In Life Drawing, we sometimes asked the models for specific poses. At first it was awkward, but everybody got over the weirdness after a little while. Facing Paul that day, however, I wasn’t as cool. “Um, could you—if—um, could you sit on the corner of the chair, your back toward me?”
“You get to look at me, but I don’t get to look at you?” Paul said, even as he did what I asked.
“You get to look at me. Just—over your shoulder.” Slowly he glanced back toward me, gray eyes intense. When his face was at the ideal angle, I said, “There. Right there.”

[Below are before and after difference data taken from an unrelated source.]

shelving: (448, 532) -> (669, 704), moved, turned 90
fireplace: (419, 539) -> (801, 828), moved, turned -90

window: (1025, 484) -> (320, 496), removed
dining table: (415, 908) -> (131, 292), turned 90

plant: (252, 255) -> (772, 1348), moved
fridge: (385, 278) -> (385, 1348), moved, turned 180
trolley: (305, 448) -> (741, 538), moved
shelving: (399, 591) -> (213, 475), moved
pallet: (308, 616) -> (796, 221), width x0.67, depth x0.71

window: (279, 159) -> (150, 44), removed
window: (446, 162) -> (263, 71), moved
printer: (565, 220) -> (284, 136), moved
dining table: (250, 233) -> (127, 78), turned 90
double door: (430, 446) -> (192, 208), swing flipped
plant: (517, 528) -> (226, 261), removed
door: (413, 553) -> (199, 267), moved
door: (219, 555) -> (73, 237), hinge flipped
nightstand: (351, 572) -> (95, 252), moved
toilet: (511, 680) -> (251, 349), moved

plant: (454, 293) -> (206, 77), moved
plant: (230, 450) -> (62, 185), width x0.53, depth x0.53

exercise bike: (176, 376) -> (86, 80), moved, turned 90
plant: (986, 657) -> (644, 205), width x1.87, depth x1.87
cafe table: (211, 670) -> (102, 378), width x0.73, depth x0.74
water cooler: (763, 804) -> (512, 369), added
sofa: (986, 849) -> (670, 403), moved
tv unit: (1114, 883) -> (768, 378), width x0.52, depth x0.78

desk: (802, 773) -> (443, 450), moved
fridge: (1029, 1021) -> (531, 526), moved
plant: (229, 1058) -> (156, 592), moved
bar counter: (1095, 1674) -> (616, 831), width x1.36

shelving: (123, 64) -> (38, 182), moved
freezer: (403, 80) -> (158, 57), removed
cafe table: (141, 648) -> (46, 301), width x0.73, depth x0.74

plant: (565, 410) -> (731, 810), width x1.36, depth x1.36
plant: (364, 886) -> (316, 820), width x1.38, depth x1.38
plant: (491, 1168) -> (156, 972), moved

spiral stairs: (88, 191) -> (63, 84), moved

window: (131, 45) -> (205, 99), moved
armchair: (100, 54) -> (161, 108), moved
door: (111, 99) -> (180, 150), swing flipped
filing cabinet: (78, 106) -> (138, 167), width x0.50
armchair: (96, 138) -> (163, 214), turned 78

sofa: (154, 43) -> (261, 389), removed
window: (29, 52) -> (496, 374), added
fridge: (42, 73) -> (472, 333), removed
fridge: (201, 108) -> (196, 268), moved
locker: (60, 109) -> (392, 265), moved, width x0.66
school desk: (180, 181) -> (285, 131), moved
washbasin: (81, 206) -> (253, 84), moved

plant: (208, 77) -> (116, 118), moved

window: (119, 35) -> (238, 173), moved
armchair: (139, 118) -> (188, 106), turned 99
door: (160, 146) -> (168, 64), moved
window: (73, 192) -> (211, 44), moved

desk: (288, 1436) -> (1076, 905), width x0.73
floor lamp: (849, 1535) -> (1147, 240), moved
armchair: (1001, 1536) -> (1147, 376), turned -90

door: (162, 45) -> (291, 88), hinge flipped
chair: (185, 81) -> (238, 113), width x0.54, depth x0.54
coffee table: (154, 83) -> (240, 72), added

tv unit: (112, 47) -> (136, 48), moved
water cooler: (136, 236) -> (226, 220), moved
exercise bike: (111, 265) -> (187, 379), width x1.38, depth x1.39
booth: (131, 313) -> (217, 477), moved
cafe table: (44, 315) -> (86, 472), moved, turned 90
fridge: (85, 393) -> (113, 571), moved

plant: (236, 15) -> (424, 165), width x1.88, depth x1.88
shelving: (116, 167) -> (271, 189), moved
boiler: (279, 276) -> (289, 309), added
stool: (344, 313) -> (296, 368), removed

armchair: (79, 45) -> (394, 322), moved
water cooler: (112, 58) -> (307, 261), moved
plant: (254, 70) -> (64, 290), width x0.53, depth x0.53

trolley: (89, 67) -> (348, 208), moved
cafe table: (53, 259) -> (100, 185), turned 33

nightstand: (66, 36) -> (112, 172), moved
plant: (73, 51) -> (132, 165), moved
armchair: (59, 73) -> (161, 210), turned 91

For several long, silent minutes, Paul remained as still as any of the professional models. I sketched his perfect body with loving attention to every single detail: his broad shoulders, long-fingered hands, tapered waist. With my index finger, I smudged the lines slightly to create shadows and dimension; it was so easy to imagine really touching him.